In Toula’s words, Greek women have three responsibilities: “Marry Greek boys, make Greek babies and feed everyone until the day we die.”
For people like her father Gus (Michael Constantine), this rule is as obvious as anything by Archimedes. He decorates the home with loud, garish Greek accessories and proudly asserts that every word in English actually comes from Greek.
Strangely, the dowdy Toula seems to have little interest in perpetuating the family stock, content to work quietly at the family’s restaurant.
Then, one day, ambition strikes. Toula wants to take classes at a nearby community college. Soon she starts to bloom, puts on makeup, dresses better and starts trying to fit in for the first time in her life.

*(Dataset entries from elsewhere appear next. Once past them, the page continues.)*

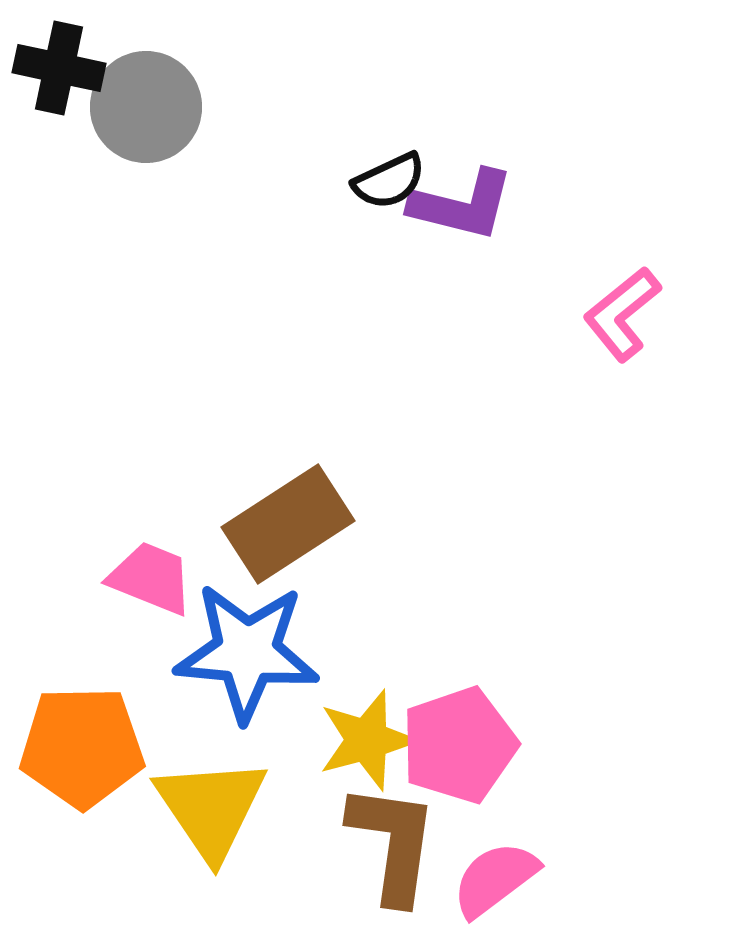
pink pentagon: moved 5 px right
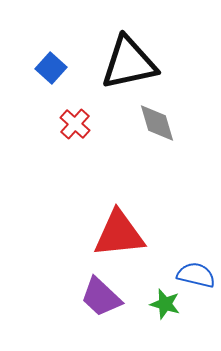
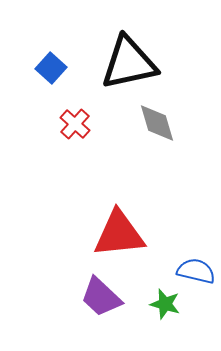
blue semicircle: moved 4 px up
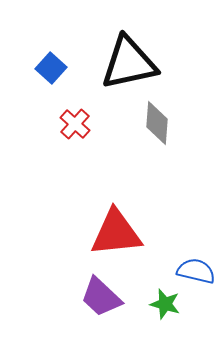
gray diamond: rotated 21 degrees clockwise
red triangle: moved 3 px left, 1 px up
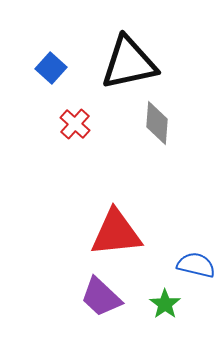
blue semicircle: moved 6 px up
green star: rotated 20 degrees clockwise
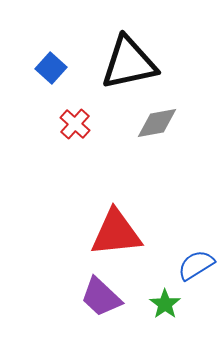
gray diamond: rotated 75 degrees clockwise
blue semicircle: rotated 45 degrees counterclockwise
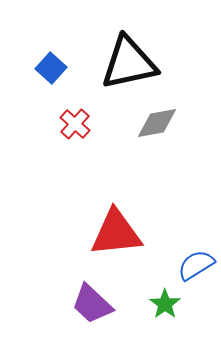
purple trapezoid: moved 9 px left, 7 px down
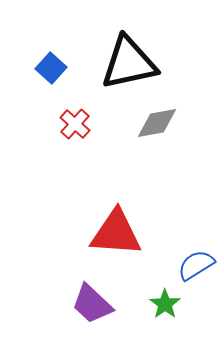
red triangle: rotated 10 degrees clockwise
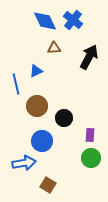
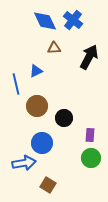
blue circle: moved 2 px down
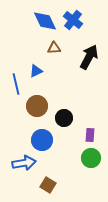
blue circle: moved 3 px up
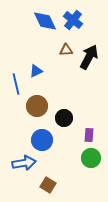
brown triangle: moved 12 px right, 2 px down
purple rectangle: moved 1 px left
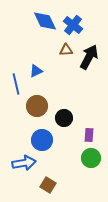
blue cross: moved 5 px down
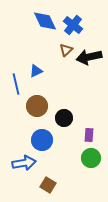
brown triangle: rotated 40 degrees counterclockwise
black arrow: rotated 130 degrees counterclockwise
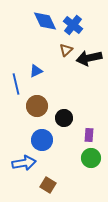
black arrow: moved 1 px down
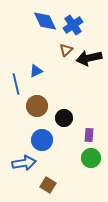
blue cross: rotated 18 degrees clockwise
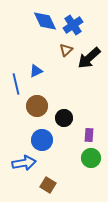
black arrow: rotated 30 degrees counterclockwise
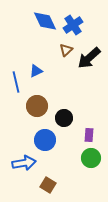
blue line: moved 2 px up
blue circle: moved 3 px right
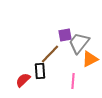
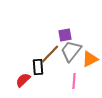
gray trapezoid: moved 8 px left, 8 px down
black rectangle: moved 2 px left, 4 px up
pink line: moved 1 px right
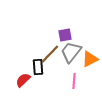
gray trapezoid: moved 1 px down
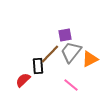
black rectangle: moved 1 px up
pink line: moved 3 px left, 4 px down; rotated 56 degrees counterclockwise
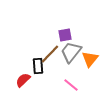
orange triangle: rotated 24 degrees counterclockwise
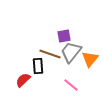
purple square: moved 1 px left, 1 px down
brown line: rotated 65 degrees clockwise
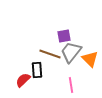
orange triangle: rotated 24 degrees counterclockwise
black rectangle: moved 1 px left, 4 px down
pink line: rotated 42 degrees clockwise
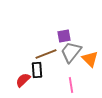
brown line: moved 4 px left; rotated 40 degrees counterclockwise
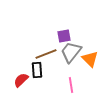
red semicircle: moved 2 px left
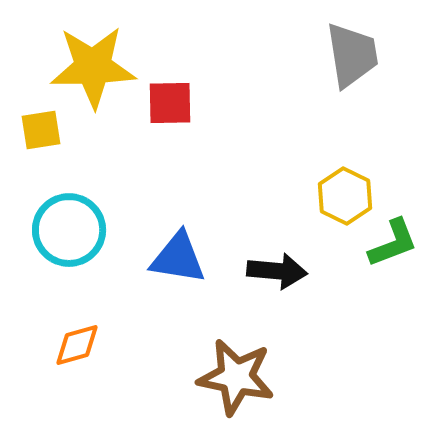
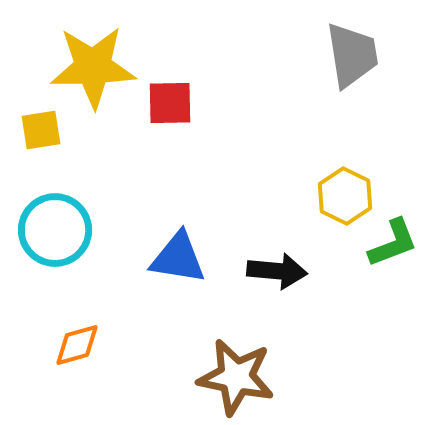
cyan circle: moved 14 px left
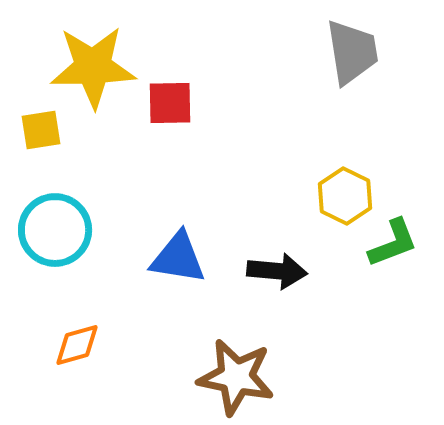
gray trapezoid: moved 3 px up
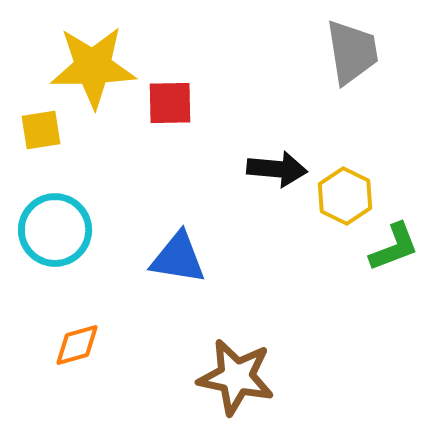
green L-shape: moved 1 px right, 4 px down
black arrow: moved 102 px up
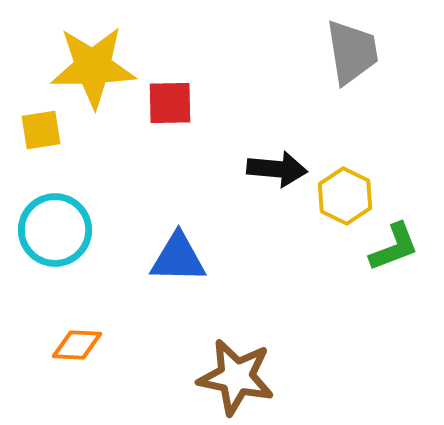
blue triangle: rotated 8 degrees counterclockwise
orange diamond: rotated 18 degrees clockwise
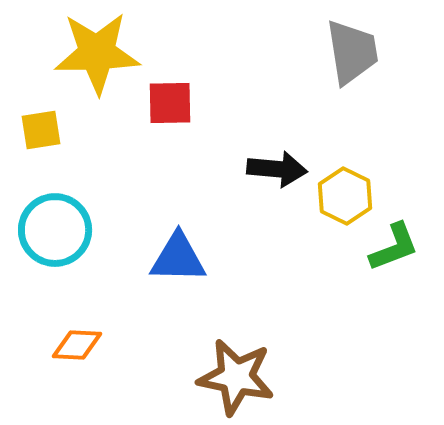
yellow star: moved 4 px right, 14 px up
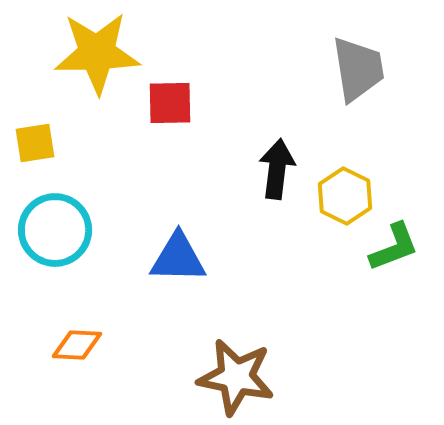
gray trapezoid: moved 6 px right, 17 px down
yellow square: moved 6 px left, 13 px down
black arrow: rotated 88 degrees counterclockwise
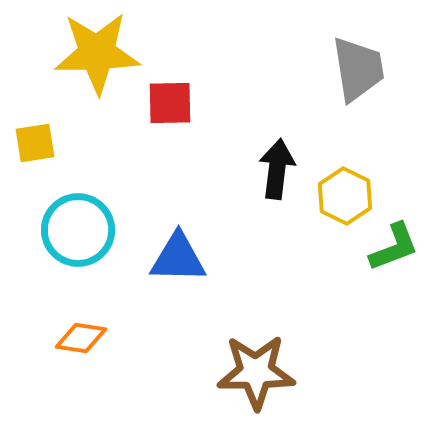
cyan circle: moved 23 px right
orange diamond: moved 4 px right, 7 px up; rotated 6 degrees clockwise
brown star: moved 20 px right, 5 px up; rotated 12 degrees counterclockwise
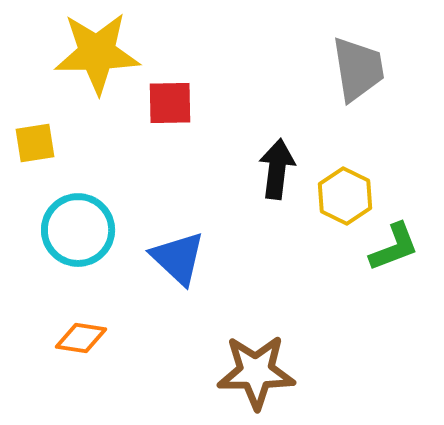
blue triangle: rotated 42 degrees clockwise
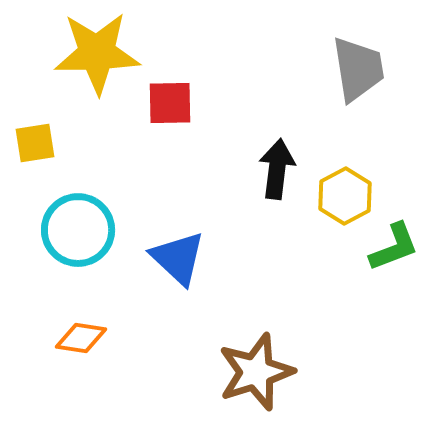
yellow hexagon: rotated 6 degrees clockwise
brown star: rotated 18 degrees counterclockwise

You might think this would be a cure for her problems, but no. Toula goes from a serious crime, being unmarried, to a full-out felony ― dating a non-Greek.
Ian Miller (John Corbett) is charming, handsome and kind, and soon starts on the arduous task of trying to win over Toula’s large, conservative family. When he tells one aunt that he’s a vegetarian, she tells him “That’s all right. I’ll make lamb.” It’s an uphill climb.
“Greek Wedding,” from beginning to end, moves ahead in a straightforward, uncomplicated way. It dispenses with most of the artificial crises that litter your typical romantic comedy ― cliches that are so prevalent that “Wedding” seems almost revolutionary without them.
Although the story is basic and the ethnic humor broad, the characters are warm and truthfully portrayed. This is a movie with so much heart that it transcends its apparent simplicity.
By now, most people know the history of the little movie that could. Nia Vardalos’s one-woman play “My Big Fat Greek Wedding” was optioned by Tom Hanks’s wife and eventually turned into a low-budget movie. It opened in the United States nearly one year ago, to a modest $500,000, barely in the Top 20.
But while most films open huge, only to quickly disappear, “Wedding” kept chugging on, powered by great word of mouth. Its box office take grew week by week. Six months later, it was in more cinemas than ever, and today it’s still playing a couple hundred screens.
All told, “Wedding” pulled in a staggering $240 million, making it one of the most successful comedies of all time. And, now it’s set to become a television sitcom this fall.
“Greek Wedding” is not a film that’s going to be studied, deconstructed and analyzed in film schools for the next 50 years.
But in this case, that’s a very good thing.